ASSIGNED TASK
Report how many lines of the material below contain the string "hand". The reply is that number and no more.

-- Opening Marker --

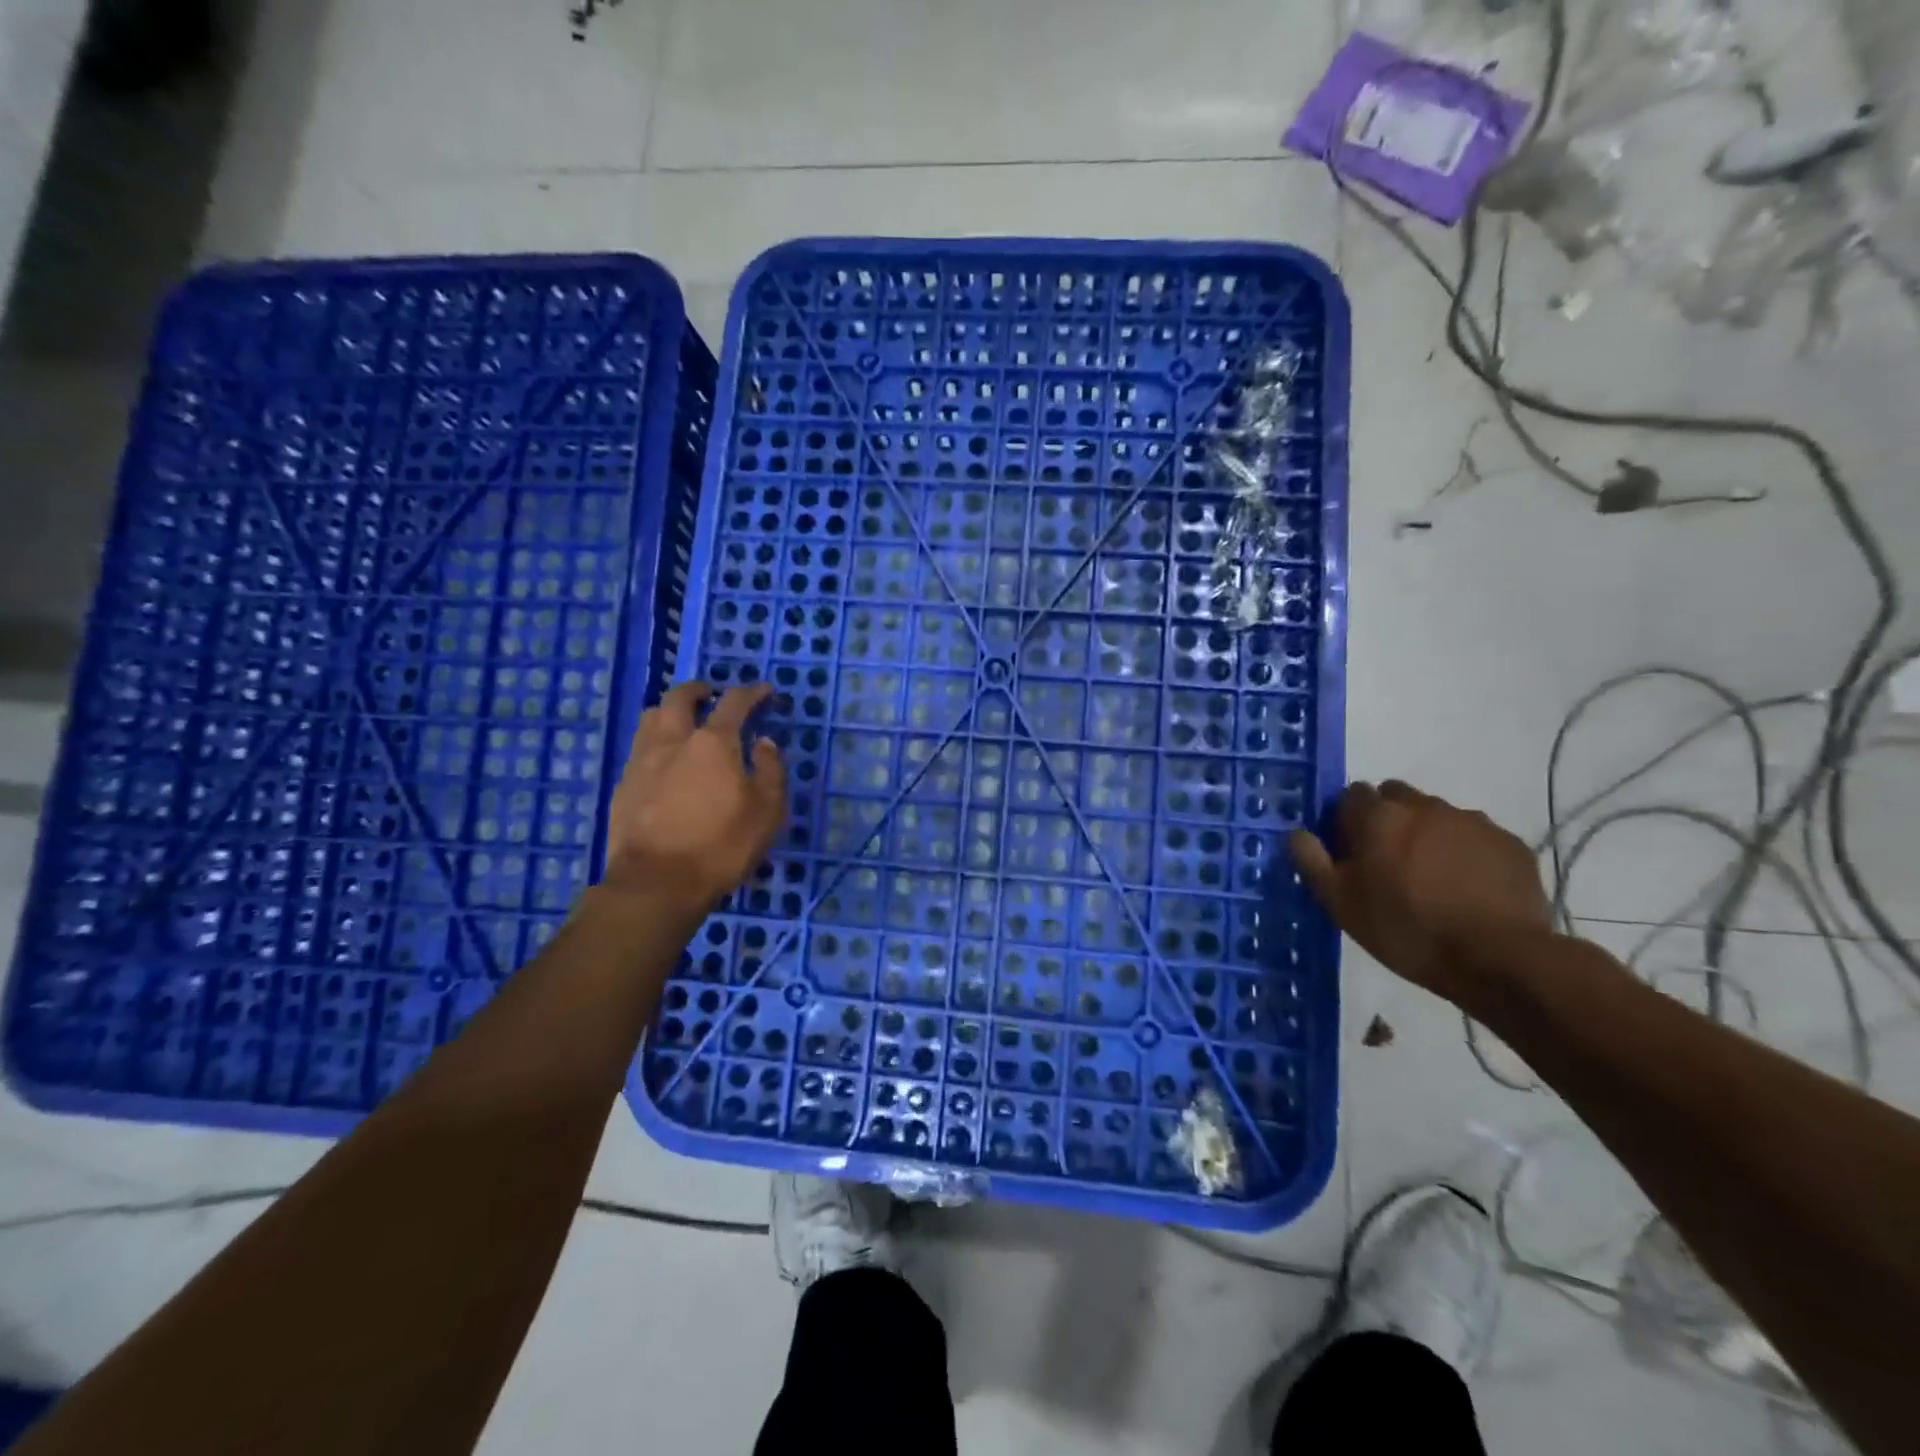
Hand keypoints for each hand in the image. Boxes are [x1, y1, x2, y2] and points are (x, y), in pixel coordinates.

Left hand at [601, 681, 787, 911]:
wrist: (656, 883)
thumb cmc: (722, 846)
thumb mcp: (767, 811)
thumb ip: (770, 770)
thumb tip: (763, 743)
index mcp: (713, 742)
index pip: (734, 702)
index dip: (751, 692)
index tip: (764, 691)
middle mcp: (673, 740)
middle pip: (680, 698)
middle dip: (699, 689)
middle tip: (712, 694)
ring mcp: (642, 761)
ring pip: (652, 717)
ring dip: (670, 710)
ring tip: (683, 721)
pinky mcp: (623, 785)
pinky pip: (640, 747)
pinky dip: (656, 741)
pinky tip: (665, 760)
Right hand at [1289, 780, 1550, 1006]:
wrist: (1499, 958)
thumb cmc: (1406, 929)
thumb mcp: (1341, 904)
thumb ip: (1312, 862)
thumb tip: (1297, 833)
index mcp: (1378, 817)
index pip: (1352, 794)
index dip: (1346, 818)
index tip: (1349, 850)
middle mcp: (1425, 806)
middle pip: (1396, 796)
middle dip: (1387, 818)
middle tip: (1387, 861)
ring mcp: (1472, 822)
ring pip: (1438, 815)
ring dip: (1428, 834)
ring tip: (1432, 879)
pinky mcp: (1510, 843)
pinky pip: (1476, 837)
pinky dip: (1466, 853)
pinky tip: (1468, 888)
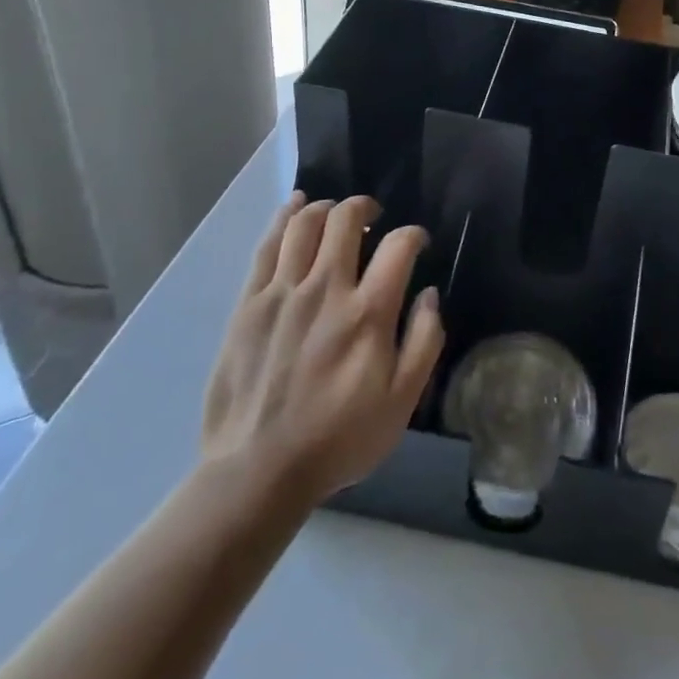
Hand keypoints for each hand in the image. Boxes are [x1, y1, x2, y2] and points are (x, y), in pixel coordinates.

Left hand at [200, 194, 443, 503]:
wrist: (257, 472)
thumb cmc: (338, 439)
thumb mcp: (401, 403)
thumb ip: (424, 342)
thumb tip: (429, 294)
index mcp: (368, 313)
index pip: (399, 246)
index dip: (413, 234)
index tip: (416, 243)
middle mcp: (326, 289)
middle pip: (347, 219)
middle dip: (365, 207)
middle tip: (373, 218)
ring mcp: (283, 293)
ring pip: (305, 224)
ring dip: (326, 207)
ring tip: (336, 213)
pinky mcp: (249, 303)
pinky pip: (268, 245)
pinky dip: (285, 217)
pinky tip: (295, 206)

-- Closing Marker --

RESPONSE BOX
5